More than four decades after helping define a generation, one of the Brat Pack’s most iconic movies could be headed back to the big screen. Rob Lowe is giving fans fresh hope for the film’s long-awaited return. The update comes more than 40 years after the original film became a defining hit of the mid-’80s.


Which Brat Pack Movie is Returning for a Sequel?

Rob Lowe revealed to Kelly Clarkson that there is a sequel in the works for the 1985 feature film, “St. Elmo’s Fire.” He starred in the coming-of-age film alongside Demi Moore, Emilio Estevez, Andrew McCarthy, Judd Nelson, Ally Sheedy, Mare Winningham, and Andie MacDowell.

“I’m trying to get it done, but I’m excited,” he revealed. “I think the reason that ‘St. Elmo’s’ continues to mean a lot to people because it’s such a great snapshot of your 20s.”

He revealed the team is “working on” a script. “Everyone wants to do it. We just need to get the script right, and that’s what we’re working on.”

This update comes after a 2024 interview Lowe had with Entertainment Tonight. He shared at that time that the film was in the early stages of conception.

“We’ve met with the studio. I have been talking about doing it,” Lowe said. “But it’s very, very, very, very, very early stages. So we will see.”

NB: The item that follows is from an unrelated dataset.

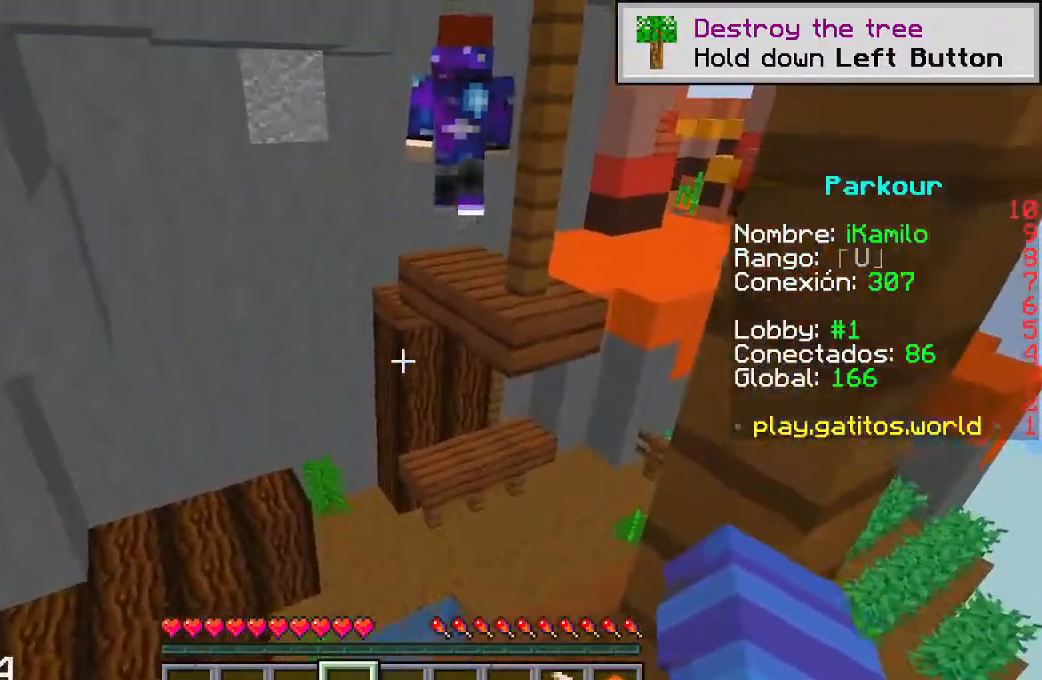
{"keys": ["d", "space", "w"], "mouse": [], "events": [[33, "w", "down"], [250, "space", "down"], [333, "d", "down"]]}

“St. Elmo’s Fire” was directed by Joel Schumacher. Additionally, the script was co-written by Schumacher and Carl Kurlander. The movie focused on friends who navigated the time period between graduating from college, finding jobs, and starting their lives.


Why Were The Stars of ‘St. Elmo’s Fire’ Called ‘The Brat Pack?’

“St. Elmo’s Fire” helped cement the “Brat Pack” moniker coined by journalist David Blum in a June 1985 New York Magazine cover story.

Blum invented the name, a play on the 1950s “Rat Pack” which included Frank Sinatra, Sammy Davis Jr., Dean Martin, Peter Lawford, and Joey Bishop. He called the young actors the “brat pack” due to their ages and their popularity in the mid-1980s.

The writer told Vulture, “I figured my cover story — with ‘Hollywood’s Brat Pack’ splashed above a publicity still from St. Elmo’s Fire that fortuitously caught Estevez, [Judd] Nelson and [Rob] Lowe in a bar, grinning and hoisting brewskis — would likely annoy these young stars for a few days, and perhaps cause some brief agita among Hollywood publicists who tend to want to control the stories that come out about their clients,” Blum wrote. “Nothing prepared me for the firestorm of attention that resulted.”

He concluded, “But I didn’t hear from anyone directly and still assumed that whatever problems I might have created would blow over. I learned much later that the Brat Pack’s agents and publicists had immediately ordered their clients to avoid one another at all costs.”

Andrew McCarthy later reclaimed the label for his Hulu documentary, “Brats.” The documentary explores how the term shaped the careers and personal lives of the actors it came to define.